■ Problem set ■
**A.** Answer these questions about the passage on Fannie Mae and Freddie Mac:
(i) In what year did the resentment crystallize in accounting scandals at the two GSEs?
(ii) Was Freddie Mac overstating or understating its earnings?
(iii) What was the combined dollar amount of the settlement that Raines and Howard reached with their regulator?
**B.** Can you carry the passage on Fannie Mae and Freddie Mac forward with the next paragraph after its final sentence?

■ Source ■
-.-.-
Less than Principled Opposition. Although some of the opposition to Fannie Mae and Freddie Mac is principled, much of it is not. The US mortgage market is one of the largest markets in the world. An enormous amount of money is at stake. Much of the opposition to Fannie Mae and Freddie Mac has arisen from private sector players who were enraged that such a substantial portion of the profits should go to these two GSEs.

In 2004, the resentment crystallized in the accounting scandals at Fannie Mae and Freddie Mac. In retrospect, both of the accounting scandals are very odd. In Freddie’s case, the problem was that it was understating, not overstating, earnings. Fannie was supposedly overstating earnings. Fannie’s regulator at the time called it a “government-sponsored Enron,” and the scandal led to the ejection of Raines as CEO and Tim Howard as chief financial officer. But when Fannie Mae’s earnings restatement was completed, shareholders’ equity actually increased.

Both Raines and Howard ended up settling the charges that their regulator brought against them. Neither man admitted guilt, and most of their combined $31 million settlement consisted of worthless stock options that the regulator valued at their grant prices rather than at the actual stock price at the time in order to arrive at a settlement that sounded impressive. In The Mortgage Wars, Howard wrote, “In an ironic way it was a fitting climax. A suit that began with our regulator accusing us of deliberate fraud ended with our regulator putting a deliberately fraudulent value on what we paid to settle it” (p. 267).
-.-.-
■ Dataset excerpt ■
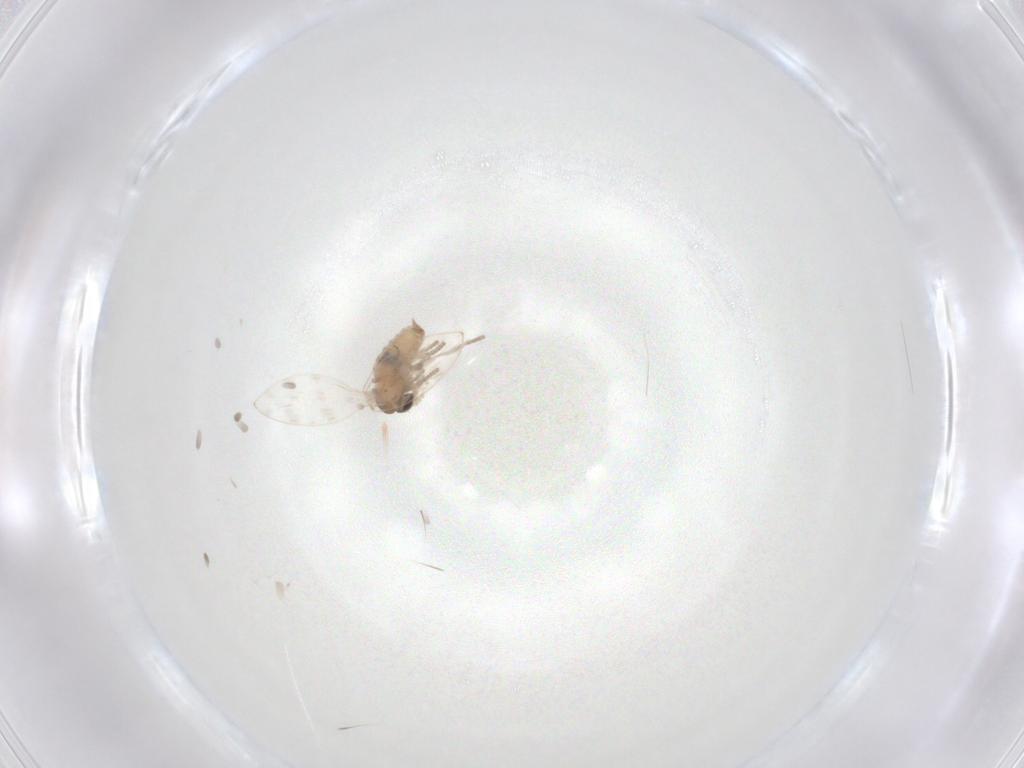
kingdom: Animalia
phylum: Arthropoda
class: Insecta
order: Diptera
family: Psychodidae
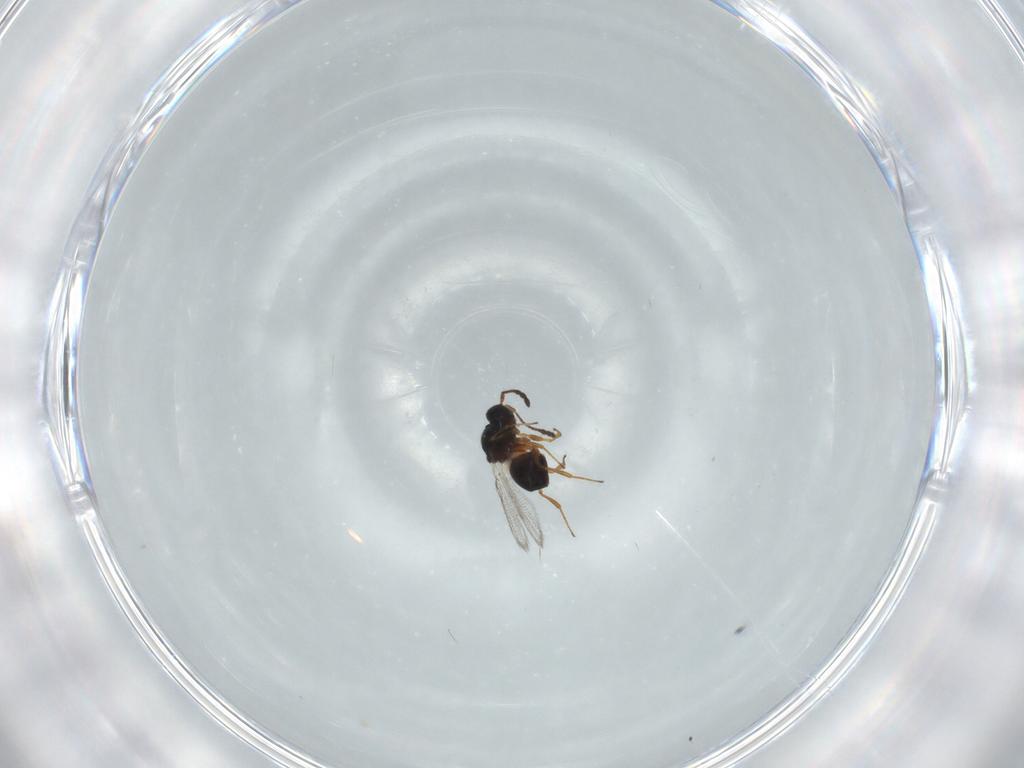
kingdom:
-.-.-
■ Written responses ■
**A.**
(i) 2004
(ii) Understating
(iii) $31 million

**B.**
As a result of the settlement, both the SEC and the US Justice Department quietly dropped their investigations into wrongdoing at Fannie Mae. And in September 2012, when no one was paying attention any longer, after eight years and 67 million pages of documents and testimony from more than 150 witnesses, a civil suit against Raines, Howard, and another executive ended with a federal judge dismissing all charges. He concluded there was no evidence that Raines and Howard had ever tried to deceive anyone.

Be very careful of investments when politics is involved.

The Financial Crisis

From time to time, bank executives at large banks and others have referred to Fannie Mae and Freddie Mac as “the hidden secret of the financial crisis,” as if the financial crisis had occurred because Fannie Mae and Freddie Mac were pursuing their affordable housing goals and giving mortgages to people who could not afford them. This narrative appeals to many people, perhaps because it simplifies the financial crisis and offers the illusion of clarity. Furthermore, if the entire financial crisis can be blamed on government interference with the markets, then the solution is obvious: Get government out of the markets. And get rid of government regulation because it is also detrimental to the markets.